A self-described independent, he gave sermons "bereft of doctrine and promising salvation to heathens and even animals," which alarmed his conservative parishioners, Marjory Lang explained in the
Dictionary of Literary Biography. Losing his official pulpit did not deter MacDonald from preaching, however. He gave lectures for those who would hear him, and he incorporated his messages into his various writings. As Maurice Sendak observed in
Washington Post Book Week, MacDonald was "a novelist, poet, mythmaker, allegorist, critic, essayist, and, in everything, a preacher."
"MacDonald had a 'longing after visions and revelations,'" wrote McGillis in the Dictionary of Literary Biography, "and this explains his interest in fantasy and romance, his conception of life, and his literary theory.
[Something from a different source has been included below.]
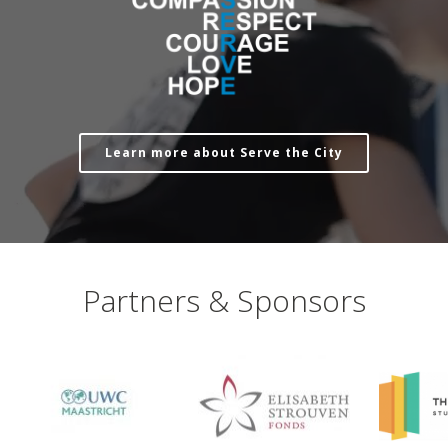
Learn more about Serve the City
Partners & Sponsors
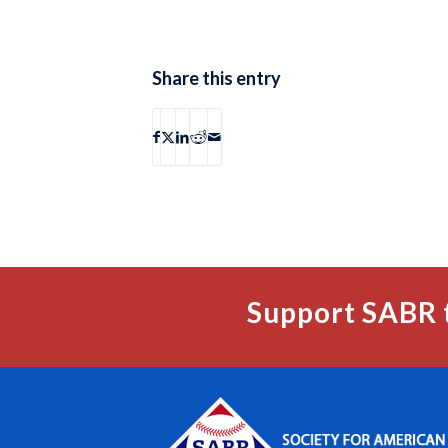
Share this entry
Support SABR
Not favored with the mystic experience, MacDonald used his imagination to project himself into visions, and he believed firmly in the existence of two corresponding and interpenetrating worlds, one natural and one supernatural. . . . The first fruit of MacDonald's mystic imaginings is Phantastes, a symbolic adventure meant to suggest meaning rather than state it and by degrees to lead the reader to deep truths."
His First Novel
Phantastes: A Faerie Romance for Men and Women, "firmly established his literary reputation," recounted Lang.